Zwiększenie przestrzeni w drugim rzędzie odbyło się jednak kosztem pojemności bagażnika. Podczas gdy poprzednik miał 450-litrowy bagażnik, a sporo konkurentów może pochwalić się wynikiem przekraczającym 400 litrów, HR-V daje do dyspozycji zaledwie 335 litrów. Szkoda też, że zabrakło gniazdka 12V.

W zamian Honda zastosowała genialne w swojej prostocie rozwiązanie, które znane jest już z Jazza – system Magic Seats. Polega ono na możliwości podniesienia i zablokowania siedziska, dzięki czemu uzyskujemy przestrzeń od samej podłogi, aż do sufitu. Co więcej, jeśli chcielibyśmy złożyć siedzenia, to utworzą one płaską powierzchnię z linią bagażnika.

Poza tym pomyślano niemal o wszystkich udogodnienia dla pasażerów w drugim rzędzie – od osobnych nawiewów, przez dodatkową półkę w tunelu środkowym, aż po dwa gniazda USB – zazwyczaj rywale oferują tylko jedno z wymienionych, a komplet zdarza się rzadko.

Dobre wyposażenie i niezłe wykończenie tłumaczy też wysoką cenę. Polityka Hondy przypomina tu nieco tę, którą jakiś czas temu przyjęła Mazda, oferując swoje auta nieco drożej niż konkurencja, ale od razu z dobrym wyposażeniem.

Od chwili pierwszych jazd w październiku, do momentu dostania auta do testu, kwota otwierająca cennik zdążyła wzrosnąć o 4 tys. zł i wynosi teraz 127,9 tys. zł. Tak, to dużo, ale w zamian już w podstawie dostajemy automatyczną klimatyzację, rozszerzony wachlarz asystentów jazdy (za który u konkurencji trzeba słono dopłacić), adaptacyjny tempomat, bezkluczykowy dostęp do auta, kamerę cofania, podgrzewane fotele, LED-owe reflektory i tylne światła oraz 18-calowe felgi.
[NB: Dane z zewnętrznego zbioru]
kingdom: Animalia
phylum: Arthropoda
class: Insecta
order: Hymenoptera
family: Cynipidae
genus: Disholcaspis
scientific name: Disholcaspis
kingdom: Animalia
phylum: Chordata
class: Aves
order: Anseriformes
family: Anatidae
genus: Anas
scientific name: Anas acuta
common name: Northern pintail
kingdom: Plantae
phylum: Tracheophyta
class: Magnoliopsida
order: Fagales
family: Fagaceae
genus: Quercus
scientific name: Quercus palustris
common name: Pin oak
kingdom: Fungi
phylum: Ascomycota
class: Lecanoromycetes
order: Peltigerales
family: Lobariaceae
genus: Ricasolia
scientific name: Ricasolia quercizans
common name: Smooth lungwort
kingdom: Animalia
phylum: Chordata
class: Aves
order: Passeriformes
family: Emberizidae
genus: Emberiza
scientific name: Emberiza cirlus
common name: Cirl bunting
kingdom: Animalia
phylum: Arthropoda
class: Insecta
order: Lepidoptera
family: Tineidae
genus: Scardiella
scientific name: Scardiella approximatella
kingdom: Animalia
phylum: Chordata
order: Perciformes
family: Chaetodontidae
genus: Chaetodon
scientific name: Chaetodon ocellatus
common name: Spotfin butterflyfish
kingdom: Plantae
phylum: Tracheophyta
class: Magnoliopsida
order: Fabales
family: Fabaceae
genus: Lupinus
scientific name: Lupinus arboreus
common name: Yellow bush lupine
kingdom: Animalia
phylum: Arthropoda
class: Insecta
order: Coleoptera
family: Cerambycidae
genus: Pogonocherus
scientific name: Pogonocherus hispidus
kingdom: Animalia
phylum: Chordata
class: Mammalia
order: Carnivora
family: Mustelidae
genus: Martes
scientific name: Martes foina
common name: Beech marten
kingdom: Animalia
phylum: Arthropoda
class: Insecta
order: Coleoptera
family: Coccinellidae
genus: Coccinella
Honda stara się co prawda bronić atrakcyjnym finansowaniem, ale w tej kwocie możemy już dostać Toyotę C-HR ze 184-konną hybrydą. Jeśli jednak weźmiemy słabszy wariant i doposażymy go o opcje, które w HR-V dostaniemy w standardzie, okaże się, że praktycznie wyrównamy kwotę. Pod warunkiem, że weźmiemy pod uwagę obecnie oferowany rabat – bez niego toyota będzie o 4 tys. zł droższa.

W porównaniu do HR-V jest gorzej wykończona, mniej przestronna i znacznie ciaśniejsza. Jeśli z kolei spojrzymy na cenę testowego egzemplarza Hondy (Advance), można złapać się za głowę. 141,4 tys. zł. W zamian otrzymujemy co prawda, dwustrefową klimatyzację, system monitorowania martwego pola, skórzaną, podgrzewaną kierownicę czy elektrycznie sterowaną klapę bagażnika z czujnikiem ruchu, ale mając taką kwotę, możemy rozglądać się już za elektrykiem, który do miejskich wojaży nada się nawet lepiej.